Por todo lo anterior, nuestras ponemos a consideración del comité dictaminador las siguientes exigencias:

- La condena al Estado mexicano, representado en este caso por los gobiernos federal, el gobierno estatal de Veracruz y los gobiernos municipales de la cuenca del río Atoyac, por el delito de desviación de poder, al negarnos el ejercicio de nuestros derechos individuales y colectivos como pueblos de la cuenca y pretender realizar un nuevo despojo de las aguas del nacimiento del río, con lo que nuestra salud y nuestra vida se pondrán en mayor riesgo. Este nuevo despojo significaría sólo un beneficio particular y una afectación general de los derechos de los pueblos de la Cuenca, por lo que, también demandamos:

- La cancelación inmediata, oficial y definitiva del proyecto Bandera Blanca.
- La búsqueda de una alternativa de solución social y ambientalmente viable para la crisis de abasto de agua potable de la ciudad de Córdoba, Veracruz, que no implique el trasvase de las aguas del río Atoyac ni de ningún otro río. Sino que deberá contemplar la inversión pública en la reparación y mantenimiento de la infraestructura de distribución de agua potable y saneamiento de las aguas residuales de la ciudad.
- La elaboración de un proyecto hídrico-forestal integral de la cuenca del Atoyac.
- La búsqueda de una solución social y ambientalmente viable para la crisis del manejo de las aguas residuales industriales y urbanas en toda la cuenca del río Atoyac.
- El desarrollo de un proyecto de saneamiento integral y restauración de la cuenca del río Seco, promovido por el ayuntamiento de Córdoba, que contemple una estricta vigilancia y regulación de la industria y sanciones severas a las empresas que descarguen aguas residuales sin tratamiento en su cauce.

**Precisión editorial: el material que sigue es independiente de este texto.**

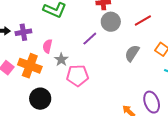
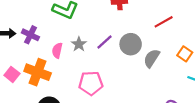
gray circle: (111, 22) -> (131, 44), moved
purple cross: (23, 32) -> (30, 35), turned 35
gray star: (61, 60) -> (79, 44), moved

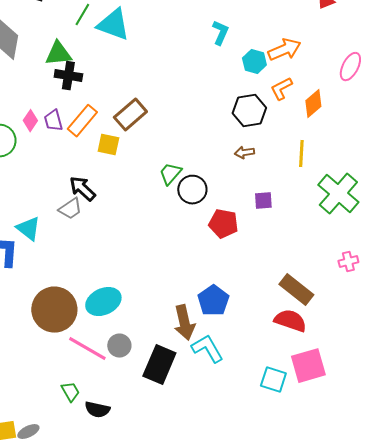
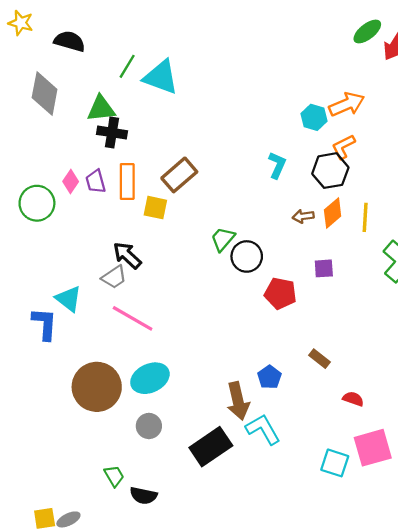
cyan L-shape: (220, 33) -> (277, 165), moved
orange diamond: (313, 104) -> (333, 213), moved
black hexagon: (249, 111) -> (330, 171), moved
orange rectangle: (82, 121) -> (127, 181), turned -40
brown rectangle: (296, 290) -> (319, 359), moved, size x0.6
blue pentagon: (213, 301) -> (270, 377), size x0.7
red semicircle: (290, 321) -> (353, 399), size x0.6
gray circle: (119, 346) -> (149, 426), moved
pink line: (87, 349) -> (133, 318), moved
black rectangle: (159, 365) -> (211, 447), turned 33

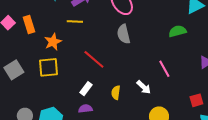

- La elaboración y cumplimiento de una regulación más estricta de la industria azucarera, alcoholera y cafetalera que opera en la región, con el fin de que instalen infraestructura y dispositivos para el adecuado tratamiento de sus residuos, especialmente la vinaza desechada por las alcoholeras, que actualmente es vertida en arroyos, ríos y tierras de cultivo sin tratamiento alguno.
- La clausura y reparación de daños de los basureros de Cuitláhuac, Atoyac, Cotaxtla y Chocamán; así como la formulación de una nueva política para el manejo de los residuos sólidos urbanos tendiente a su disminución.
- La clausura inmediata de numerosas instalaciones de cría y engorda de ganado aviar, porcino y bovino que operan en la región que vierten sus residuos al río Atoyac.
- El control de las operaciones de los rastros municipales y privados que arrojan desechos biológicos en los cauces de los ríos Atoyac y Seco.
- Programas de apoyo a los productores de caña y limón persa de la región con el fin de que puedan abandonar el uso indiscriminado de agroquímicos tóxicos.
- La realización de estudios epidemiológicos, de salud y  ambientales independientes, exhaustivos y participativos, en los municipios de la cuenca, financiados por el gobierno del estado de Veracruz, que permitan identificar todas las fuentes de contaminación ambiental en la región y sus vínculos con la incidencia de enfermedades renales, respiratorias, dermatológicas y de otro tipo que están afectando a la población.
- La aplicación de una política integral de prevención y atención de enfermedades ocasionadas por la contaminación ambiental, especialmente la hídrica.
- Freno a la construcción de más proyectos inmobiliarios sobre las zonas de humedales en Medellín y Boca del Río.
- Castigo a los funcionarios que hayan incurrido en actos de corrupción al intentar imponer el proyecto Bandera Blanca.
- El compromiso público y oficial del gobierno de Veracruz de que nunca más se impondrá ningún proyecto sin consulta libre, previa e informada a nuestras comunidades.
- Que se detengan todos los actos de intimidación, amenazas y división en nuestras comunidades. Responsabilizamos a Javier Duarte de Ochoa, gobernador de Veracruz, por cualquier daño al patrimonio, a la seguridad, a la libertad y/o a la vida de los integrantes de la Coordinadora y habitantes de la cuenca que defendemos nuestro río.